Collector to convene meet on traffic problem in city

December 04, 2009 02:29 pm | Updated 02:29 pm IST - VIJAYAWADA

IN A JAM: Congestion on M G Road in Vijayawada. The administration is into serious planning to relieve the city's choking traffic. File photo

IN A JAM: Congestion on M G Road in Vijayawada. The administration is into serious planning to relieve the city's choking traffic. File photo

Krishna District Collector Peeyush Kumar would convene on December 10 a meeting with officials of various departments to discuss traffic problem in the city, according to Roads and Buildings (R&B) Minister Galla Aruna Kumari.

The meeting would be attended by officials of the Roads and Buildings (R&B), city police, National Highways Authority of India, Vijayawada Municipal Corporation and people’s representatives to discuss traffic problems, pending proposals and possible solutions. Later, a high-level meeting would be convened in Hyderabad to take the deliberations of the meeting to their logical conclusion, she said here on Thursday.

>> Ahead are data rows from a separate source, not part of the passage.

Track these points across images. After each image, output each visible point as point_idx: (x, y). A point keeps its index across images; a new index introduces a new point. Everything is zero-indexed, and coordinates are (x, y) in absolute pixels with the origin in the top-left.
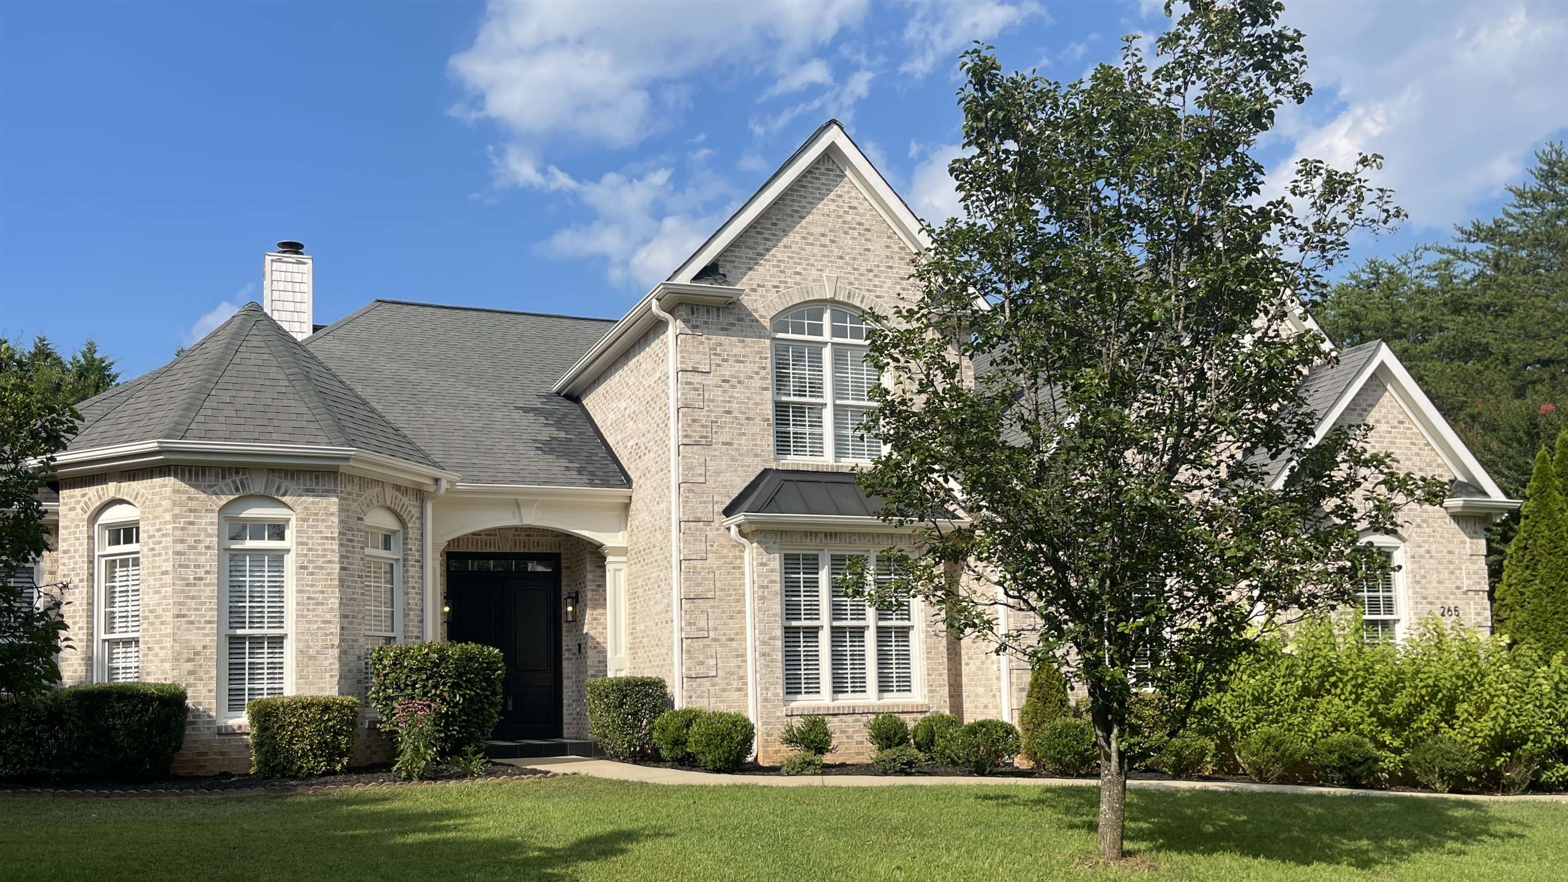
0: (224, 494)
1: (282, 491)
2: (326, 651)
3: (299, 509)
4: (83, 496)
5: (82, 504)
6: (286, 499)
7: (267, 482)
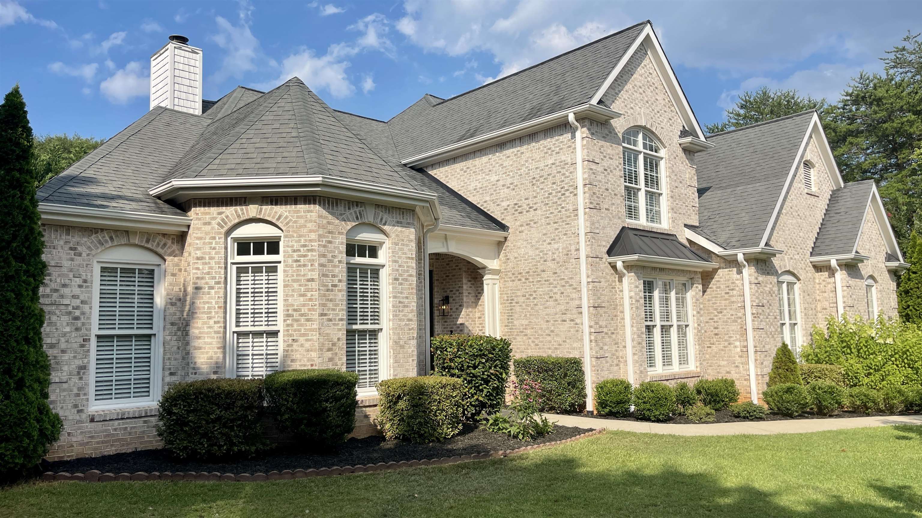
0: (350, 221)
1: (384, 221)
2: (410, 342)
3: (393, 236)
4: (220, 213)
5: (219, 220)
6: (386, 228)
7: (375, 214)
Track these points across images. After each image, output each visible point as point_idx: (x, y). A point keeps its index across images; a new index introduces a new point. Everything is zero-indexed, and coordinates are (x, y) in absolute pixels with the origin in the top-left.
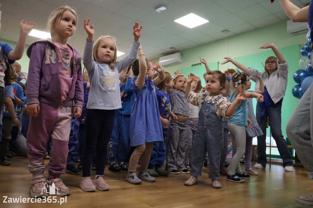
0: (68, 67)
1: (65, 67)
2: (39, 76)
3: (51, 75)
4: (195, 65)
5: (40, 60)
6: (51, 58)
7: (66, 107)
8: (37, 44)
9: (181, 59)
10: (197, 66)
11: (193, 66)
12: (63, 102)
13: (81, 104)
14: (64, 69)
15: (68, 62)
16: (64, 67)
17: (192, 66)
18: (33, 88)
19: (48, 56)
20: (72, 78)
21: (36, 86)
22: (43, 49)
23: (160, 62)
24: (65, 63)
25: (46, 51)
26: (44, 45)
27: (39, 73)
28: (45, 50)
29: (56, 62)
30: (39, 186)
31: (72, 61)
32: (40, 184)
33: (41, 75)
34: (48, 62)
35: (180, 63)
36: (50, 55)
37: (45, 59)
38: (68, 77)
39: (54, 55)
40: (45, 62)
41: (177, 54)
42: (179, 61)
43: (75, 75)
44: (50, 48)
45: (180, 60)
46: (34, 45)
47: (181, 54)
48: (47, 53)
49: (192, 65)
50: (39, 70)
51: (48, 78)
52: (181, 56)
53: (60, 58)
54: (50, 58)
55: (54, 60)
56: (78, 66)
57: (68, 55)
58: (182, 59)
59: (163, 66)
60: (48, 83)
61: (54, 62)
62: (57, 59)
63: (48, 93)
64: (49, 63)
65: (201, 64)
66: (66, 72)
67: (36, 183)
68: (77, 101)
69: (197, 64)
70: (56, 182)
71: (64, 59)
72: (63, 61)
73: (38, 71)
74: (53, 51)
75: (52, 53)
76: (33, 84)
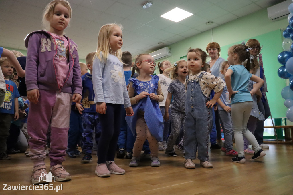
0: (64, 55)
1: (61, 54)
2: (36, 63)
3: (46, 62)
4: (183, 57)
5: (36, 49)
6: (47, 46)
7: (64, 93)
8: (34, 35)
12: (60, 88)
13: (80, 91)
14: (59, 56)
15: (63, 50)
16: (59, 54)
18: (31, 74)
19: (43, 45)
20: (68, 65)
21: (33, 73)
22: (39, 38)
24: (60, 50)
25: (42, 40)
26: (39, 34)
27: (35, 61)
28: (40, 39)
29: (51, 50)
30: (40, 173)
31: (67, 50)
32: (41, 171)
33: (38, 62)
34: (43, 50)
36: (45, 44)
37: (41, 48)
38: (64, 64)
39: (50, 43)
40: (41, 51)
41: (166, 48)
42: (168, 55)
43: (72, 62)
44: (46, 37)
46: (31, 36)
47: (169, 48)
48: (43, 42)
50: (36, 58)
51: (43, 65)
52: (169, 50)
53: (55, 45)
54: (45, 46)
55: (50, 48)
56: (74, 55)
57: (63, 44)
58: (170, 52)
60: (44, 70)
61: (49, 50)
62: (52, 47)
63: (44, 79)
64: (45, 51)
66: (61, 59)
67: (37, 170)
68: (76, 88)
70: (57, 168)
71: (59, 47)
72: (58, 48)
73: (34, 59)
74: (48, 40)
75: (47, 42)
76: (31, 71)
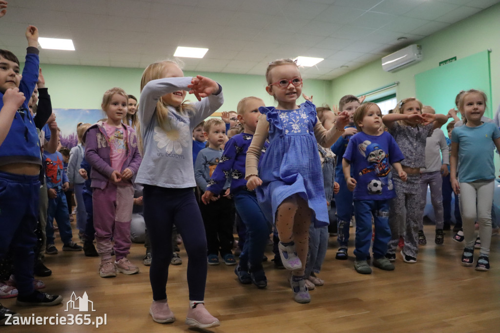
4: (445, 62)
9: (419, 55)
10: (449, 64)
11: (442, 65)
17: (440, 65)
23: (383, 64)
30: (107, 267)
35: (419, 62)
36: (100, 139)
41: (411, 46)
42: (416, 58)
45: (418, 57)
47: (418, 46)
49: (440, 63)
52: (418, 49)
54: (101, 142)
55: (104, 144)
59: (389, 71)
65: (456, 60)
67: (104, 264)
69: (449, 60)
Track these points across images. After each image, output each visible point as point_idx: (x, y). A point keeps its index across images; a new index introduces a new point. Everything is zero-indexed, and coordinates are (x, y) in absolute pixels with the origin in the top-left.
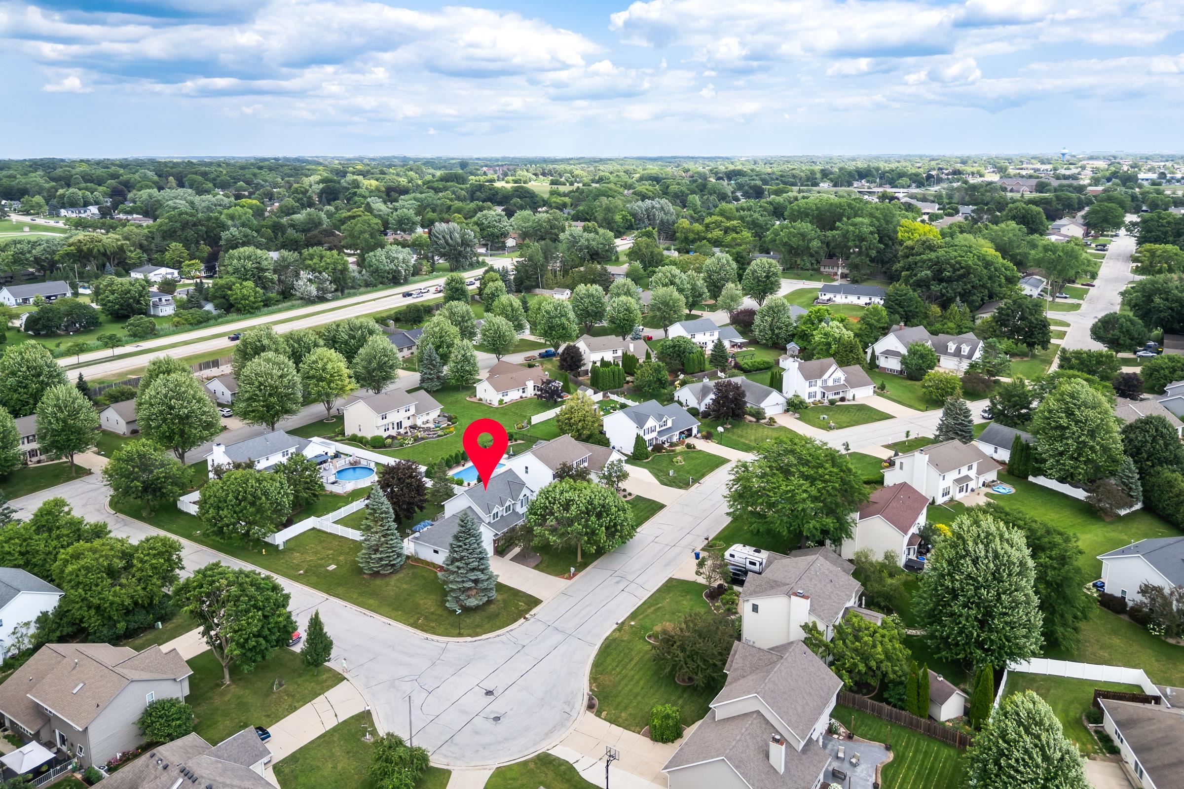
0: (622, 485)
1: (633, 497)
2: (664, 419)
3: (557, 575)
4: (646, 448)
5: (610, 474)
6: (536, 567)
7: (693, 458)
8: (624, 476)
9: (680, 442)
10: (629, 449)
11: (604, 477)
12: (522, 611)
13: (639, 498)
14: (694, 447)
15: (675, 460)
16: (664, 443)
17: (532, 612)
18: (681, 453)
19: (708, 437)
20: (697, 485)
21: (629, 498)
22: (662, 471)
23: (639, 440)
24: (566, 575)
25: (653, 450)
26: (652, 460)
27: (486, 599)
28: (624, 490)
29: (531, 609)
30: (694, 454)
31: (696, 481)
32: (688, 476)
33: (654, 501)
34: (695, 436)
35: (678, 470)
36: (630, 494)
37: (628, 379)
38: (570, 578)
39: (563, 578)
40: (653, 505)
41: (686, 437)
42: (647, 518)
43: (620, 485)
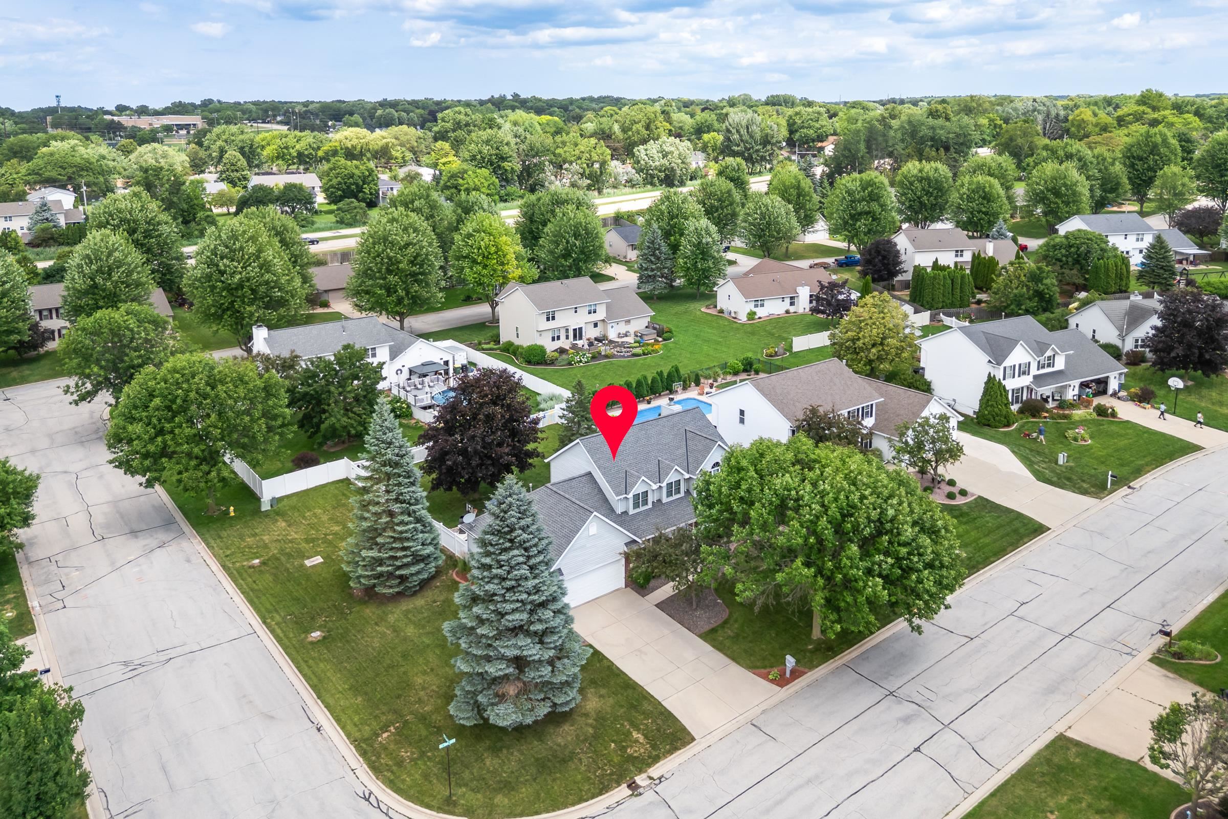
0: (947, 470)
1: (969, 499)
2: (1049, 353)
3: (752, 667)
4: (1007, 405)
5: (920, 446)
6: (709, 636)
7: (1111, 435)
8: (954, 452)
9: (1081, 401)
10: (971, 404)
11: (906, 449)
12: (632, 759)
13: (983, 504)
14: (1114, 414)
15: (1070, 433)
16: (1046, 400)
17: (655, 771)
18: (1083, 422)
19: (1144, 398)
20: (1124, 490)
21: (960, 501)
22: (1039, 453)
23: (993, 388)
24: (774, 673)
25: (1021, 411)
26: (1018, 430)
27: (543, 710)
28: (951, 483)
29: (656, 759)
30: (1114, 428)
31: (1121, 481)
32: (1102, 468)
33: (1019, 516)
34: (1114, 395)
35: (1078, 455)
36: (963, 493)
37: (978, 296)
38: (781, 681)
39: (765, 677)
40: (1017, 524)
41: (1096, 394)
42: (1000, 553)
43: (941, 470)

The Minister reviewed the progress of various works taken up by the R&B, and problems relating to roads with MLAs of the district at the Collector’s camp office here. She later told reporters that the district administration had been asked to conduct a feasibility study for laying another tunnel road in One Town near the existing tunnel as part of plans to ease traffic congestion in the city.

Referring to the damage being caused by lorries transporting sand and cement in Nandigama, Kanchikacherla, Jaggayyapeta and other areas, Ms. Aruna Kumari said that a proposal to develop road network on BOT basis was mooted at the meeting so tax could be collected only from sand and cement lorries using these roads. The Andhra Pradesh Roads Development Corporation would carry out the viability study for the same.

Four-laning

Referring to four-laning of Vijayawada-Hyderabad road, Ms. Aruna Kumari said that six special teams were formed for land acquisition, and the process would be completed at the earliest. The GMR, which bagged the contract, had informed that it would begin the works in January 2010 and complete them in the next two and a half years.